Sayfa Metni =>
İNTİHAR

Blog

İntihar Konusunda Genel Bilgiler:

İnsanlık tarihi boyunca en köklü ve karşı konulmaz sorunlardan biri ve belki başta geleni,insanoğlunun ölüm karşısında duyduğu ürpertidir. Ölümle yakın ilişkisi bağlamında insanların hiçbir dönemde ilgisiz kalamadıkları bir diğer evrensel sorun ise halen tüm dünyada ölüm nedenleri arasında ilk on sıradaki yerini tüm önleme ve sağaltım çabalarına rağmen koruyan intihar olgusudur.

İntihar,toplumdan topluma  ve kültürden kültüre gerek görülme sıklığı ve şekli ve gerekse bu olgunun toplumda oluşturduğu tepki ve yargı açısından büyük değişkenlikler gösteren çok bileşenli,çok değişkenli bir niteliğe sahiptir.

Psikolojik,psikiyatrik,sosyolojik,kültürel,genetik,dinsel,ekonomik pek çok boyutu olan bu sorunun bir çok sosyodemografik değişkenle olan ilişkisi,özellikle ABD, Japonya, İskandinav  ülkeleri gibi gelişmiş ülkelerde yaygın olarak araştırılmaktadır.

a)Yaş Ve İntihar İlişkisi:

Yapılan bazı araştırmalarda kadınlarda 15-19 yaşlar arasında, erkeklerde de 15-24 yaşları arasında intihar girişimi en yüksek oranda görülmektedir. Ancak yaş arttıkça intihar girişimi azalırken ölümle sonuçlanan intiharlar artmaktadır.

Bir başka deyişle yaşlılarda intihar girişimi daha az ,ölümle sonuçlanan intiharlar daha çok görülmektedir. Buna karşılık ergenlerde ve gençlerde intihar girişimleri daha çok görülmekte       ancak ölüm daha seyrek görülmektedir.

Çalışma Yönergeleri =>
a – İntihar konulu metinde "İntihar Konusunda Genel" sözcüklerinden başlayıp aşağıya, "bir niteliğe sahiptir." sözcüklerine kadar uzanan bölümün tamamını birebir kopyalayın.
b – İntihar konulu yazının devamını, son cümlesinden sonra gelecek bölümü yazarak tamamlayın.
Materyalin sayfa metniyle hiçbir ilgisi yoktur.

Sağlanan Materyal =>
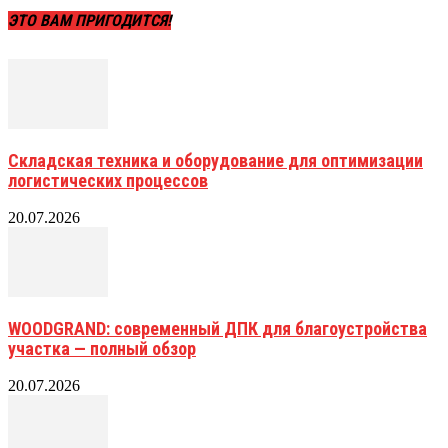
ЭТО ВАМ ПРИГОДИТСЯ!
Складская техника и оборудование для оптимизации
логистических процессов
20.07.2026
WOODGRAND: современный ДПК для благоустройства
участка — полный обзор
20.07.2026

Görev Yanıtları =>
a –
İntihar Konusunda Genel Bilgiler:

İnsanlık tarihi boyunca en köklü ve karşı konulmaz sorunlardan biri ve belki başta geleni,insanoğlunun ölüm karşısında duyduğu ürpertidir. Ölümle yakın ilişkisi bağlamında insanların hiçbir dönemde ilgisiz kalamadıkları bir diğer evrensel sorun ise halen tüm dünyada ölüm nedenleri arasında ilk on sıradaki yerini tüm önleme ve sağaltım çabalarına rağmen koruyan intihar olgusudur.

İntihar,toplumdan topluma  ve kültürden kültüre gerek görülme sıklığı ve şekli ve gerekse bu olgunun toplumda oluşturduğu tepki ve yargı açısından büyük değişkenlikler gösteren çok bileşenli,çok değişkenli bir niteliğe sahiptir.

b –
b)İntihar Ve Cinsiyet İlişkisi:

Yapılan çalışmalarda otörler kadın ve erkek intiharları arasındaki temel üç farktan söz etmektedirler:birincisi erkekler daha çok şiddet içeren (violent) ve hemen ölüme götüren metotlar seçerken kadınlar daha ılımlı (ilaç aşırı alımı gibi)metotları tercih etmektedir. İkincisi erkek intiharlarında madde (alkol dahil) bağımlısı olma ihtimali hemen hemen 3 kat artmaktadır. Ve üçüncüsü stresör faktör olarak ekonomik sorunlar erkek intiharlarında daha çok söz konusu olmaktadır.

Erkeklerde 2-3 kat  daha fazla olan intiharların aksine,intihar girişimleri kadınlarda erkeklere oranla 2-3 kat daha fazladır. Kadınlarda mesaj ve yardım arama amaçlı intihar girişimleri daha fazla görülmektedir.

Kadınlarda 30,erkeklerde 40 yaşından sonra intihar girişiminde azalma saptanır. Buna karşılık ölümle sonuçlanan intihar sayıları bu yaşlardan sonra artar ve bu artış 60-70 yaşlarında en yüksek noktasına ulaşır.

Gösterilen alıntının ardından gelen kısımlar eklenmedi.